I don't believe it is correct in general that intentional killing was the most common cause of death in primitive tribes; and if it was the case in specific groups, they were exceptional. The citation that occurs to me immediately is "Sex at Dawn" (Ryan & Jetha), which goes to some trouble to debunk the Hobbesian view that primitive life was "nasty, brutish, and short". (Also, my partner is a professional anthropologist with a lot of experience with indigenous South American populations, and we discuss this kind of thing all the time, FWIW.) When population density is very low and resources (including social resources such as access to sexual partners) plentiful, there is no reason murder should be common (if by "murder" we mean the intentional killing of another in order to appropriate their resources). Even in groups where inter-group violence was common (certain American Indian groups, for example), that violence was generally of a demonstrative nature, and usually ended when one group had asserted its dominance, rather than going on until the ground was littered with corpses. The depictions we see of these conflicts in the media are often heavily over-dramatized.

Actually, upon further thought... Even if killing wasn't the point of such inter-group conflicts, it's possible that if those conflicts supplied sufficiently many male deaths, then that sort of "murder" might in fact have been the most common cause of male death in some groups. It is pretty certain, though, that intentional killing within social groups was an extremely rare occurrence, likely to have been met with severe social consequences. (Whereas killing an out-group individual might have been viewed as positively virtuous, probably not analogous to our concept of "murder" at all. Edit: more like "war", I guess :-P )

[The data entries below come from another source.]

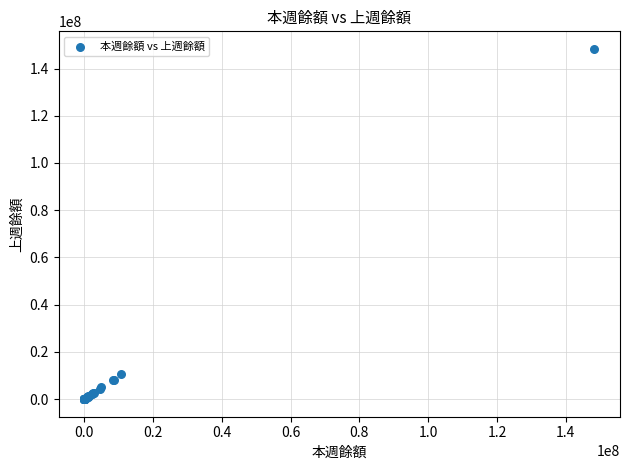

What Y value in the scatter plot is closest to 74161214?

10642694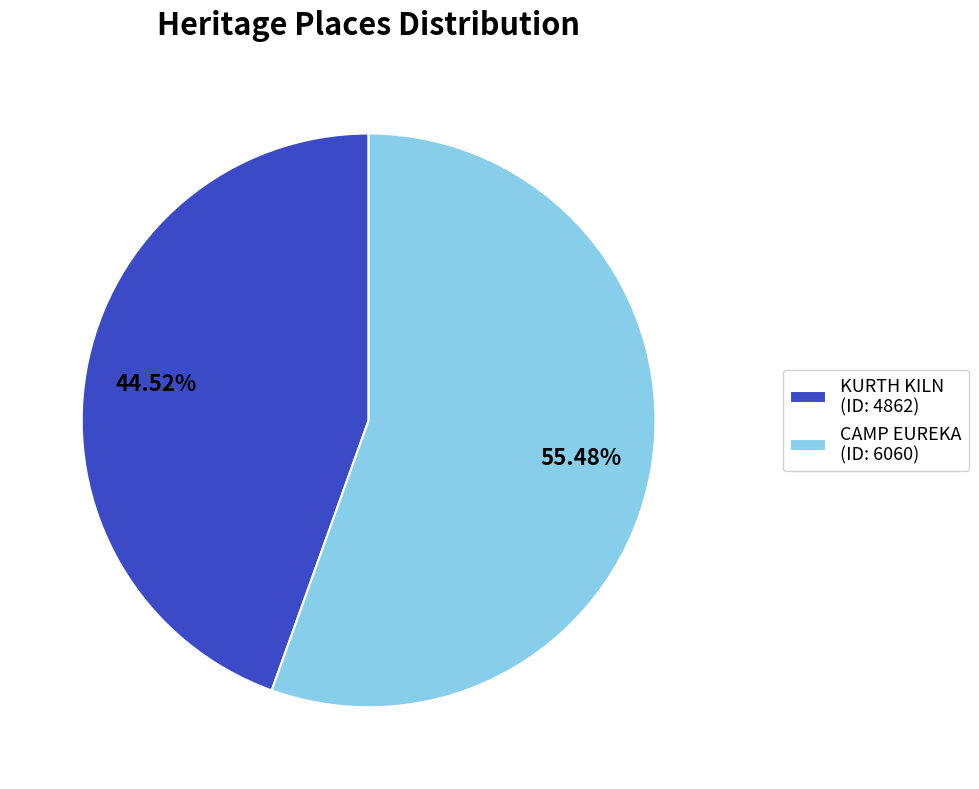

Does KURTH KILN account for over 50% of the chart?

No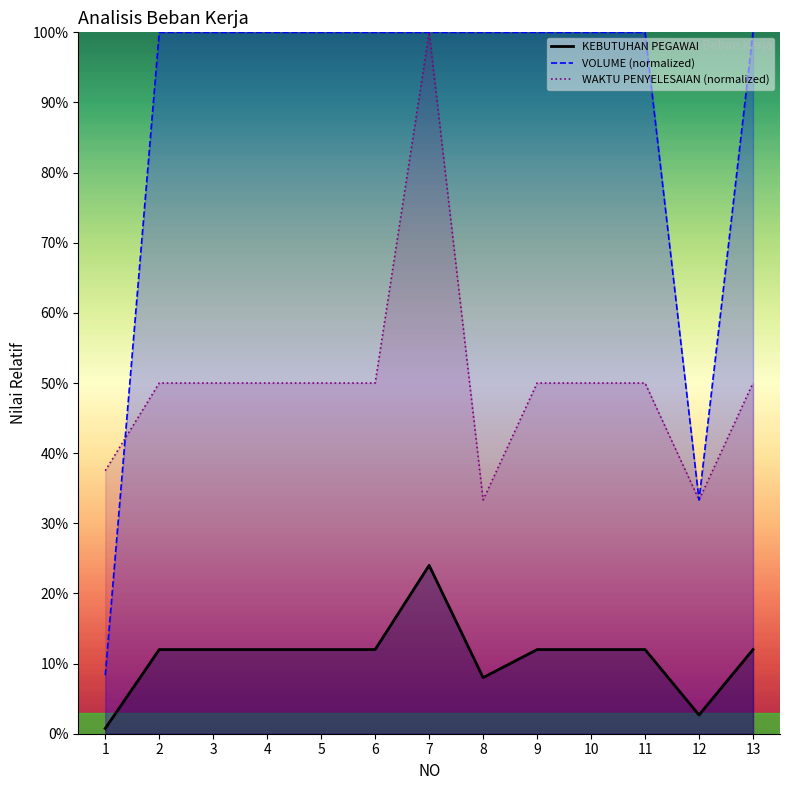

True or false: VOLUME and KEBUTUHAN PEGAWAI intersect in this chart.

False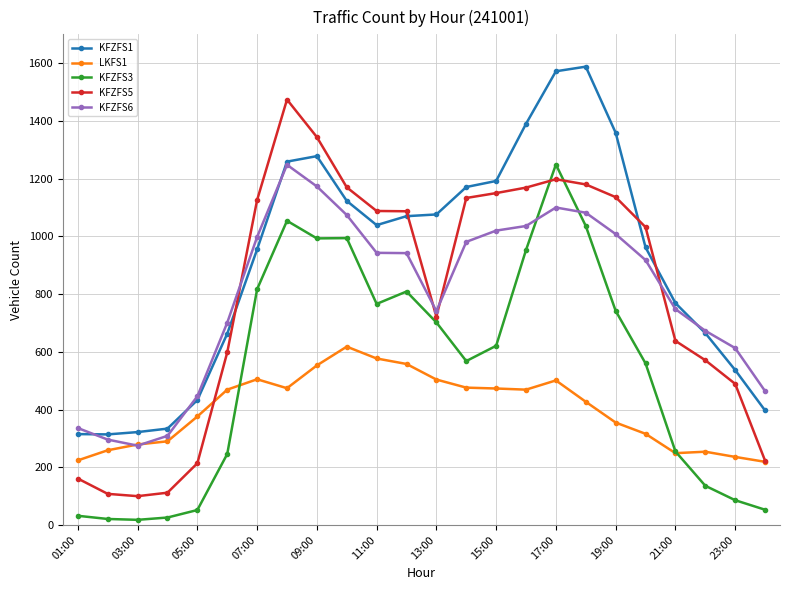

What is the average value of the KFZFS5 series?

801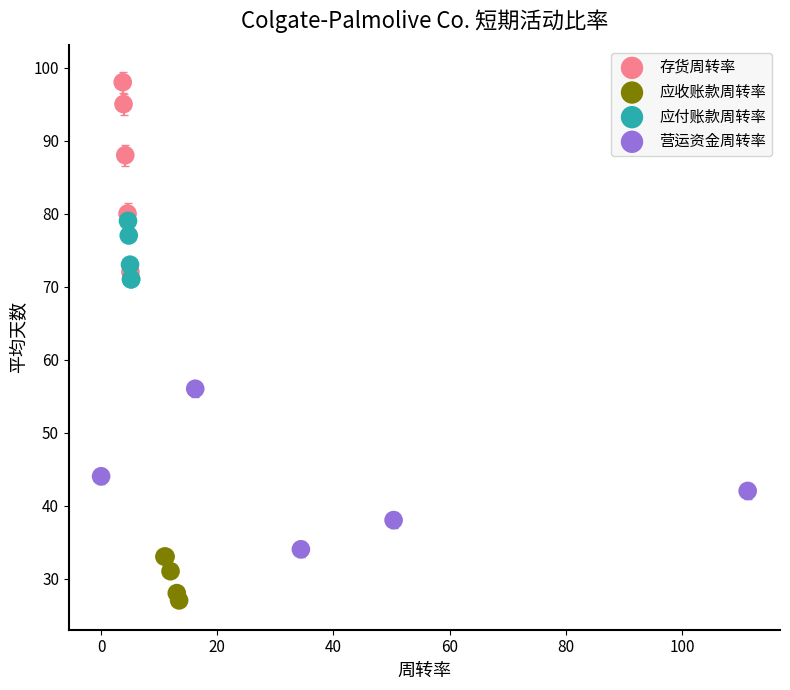

Which series contains the highest Y value?

存货周转率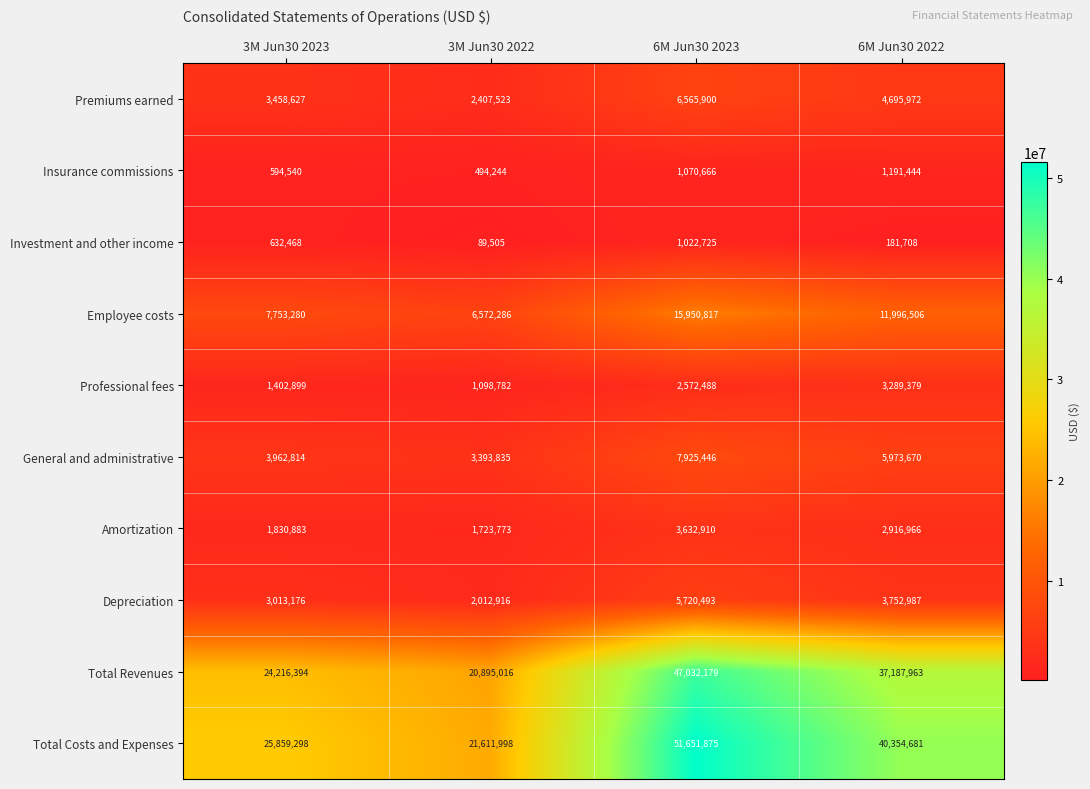

The value of Professional fees at 3M Jun30 2022 is 1098782. True or false?

True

As for evolving a specific aversion to murder... I think we've a general propensity to abide by social conventions, which seems rather more likely to have evolved in social primates than aversions to specific acts. Those of us raised in strict religious traditions probably had, at some point, a severe aversion to masturbation, for example, and it's pretty clear that no such biological aversion has evolved in humans.

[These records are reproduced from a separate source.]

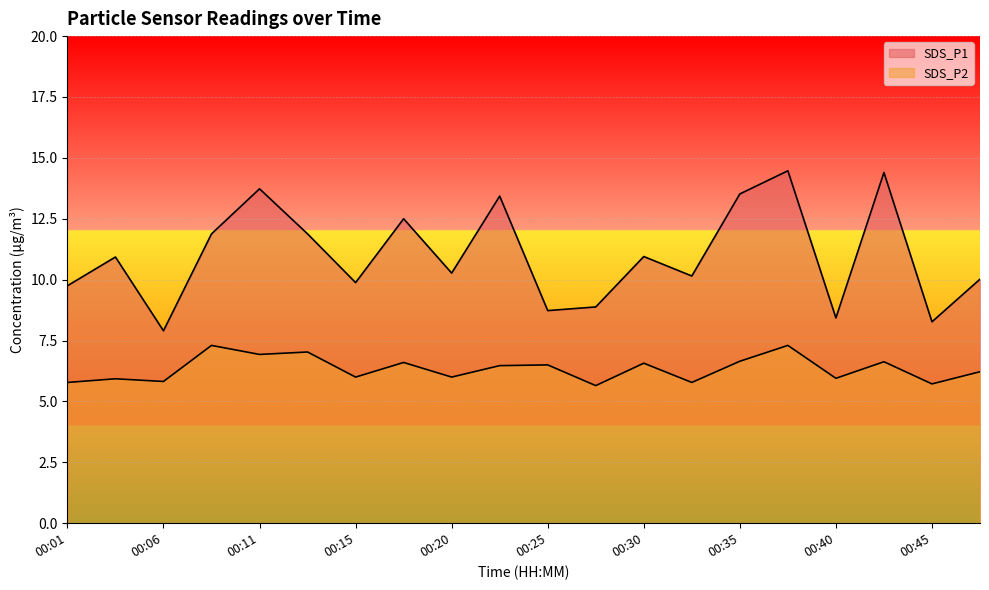

How many values in the SDS_P1 series are below 10?

7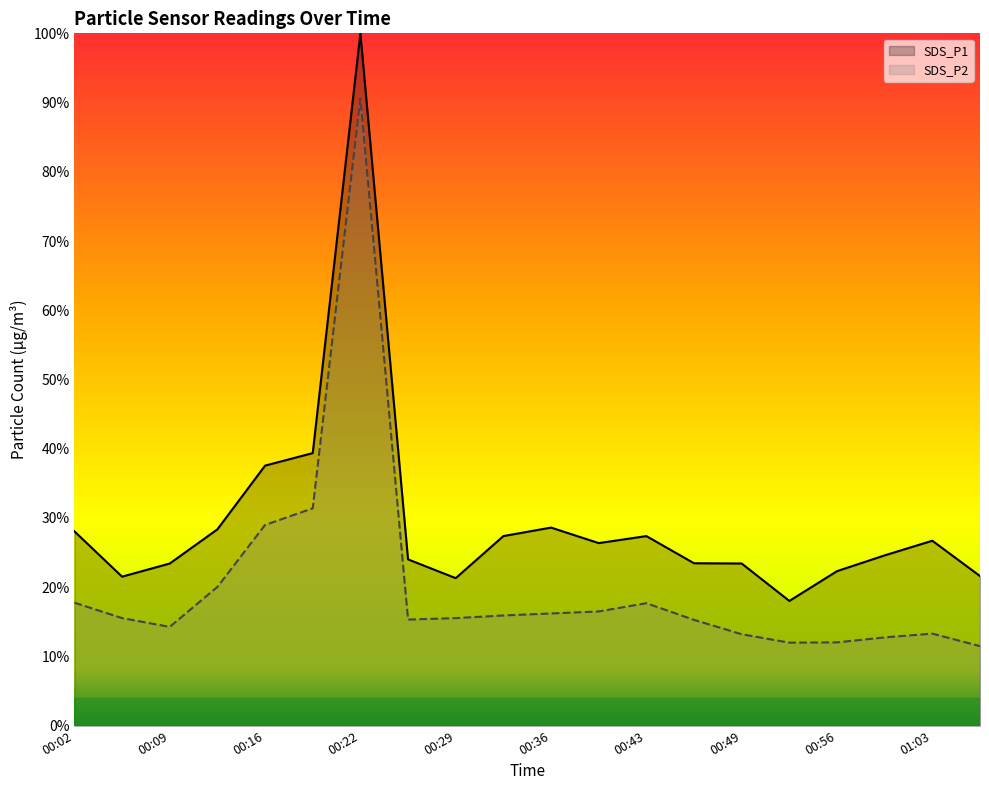

What is the minimum value for SDS_P1?

18.0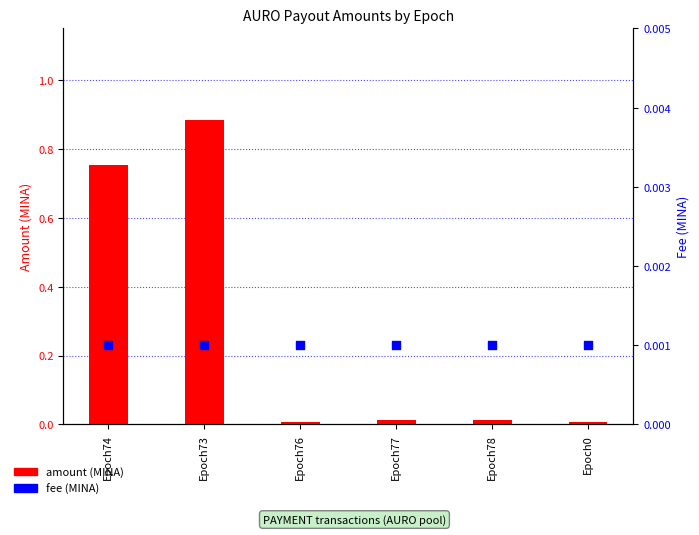

Is the value of amount (MINA) at Epoch74 greater than the value of fee (MINA) at Epoch78?

Yes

Comment author: NancyLebovitz 31 March 2011 07:07:09PM 2 points [-]

Offhand, I'd think that the only mainstream American religions which could be compatible for most LessWrongians would be Unitarianism and the Quakers.

Comment author: jknapka 02 April 2011 03:01:07AM 2 points [-]

I'm a member of my local Unitarian Universalist church (in El Paso, just down the street from Waco by SW standards), and it is very friendly to atheists and skeptics -- I would say 15% to 20% of the membership would identify as "agnostic" or more skeptical. However, it is also friendly to an array of other, much less evidence-based views. I'd say a UU church would definitely be worth a look, and would almost certainly be a better fit for a LW denizen than a "non-denominational Christian" one. But one might need to be tolerant of some rather silly beliefs. OTOH, I'm starting to take it as an opportunity to learn to "evangelize" (gently).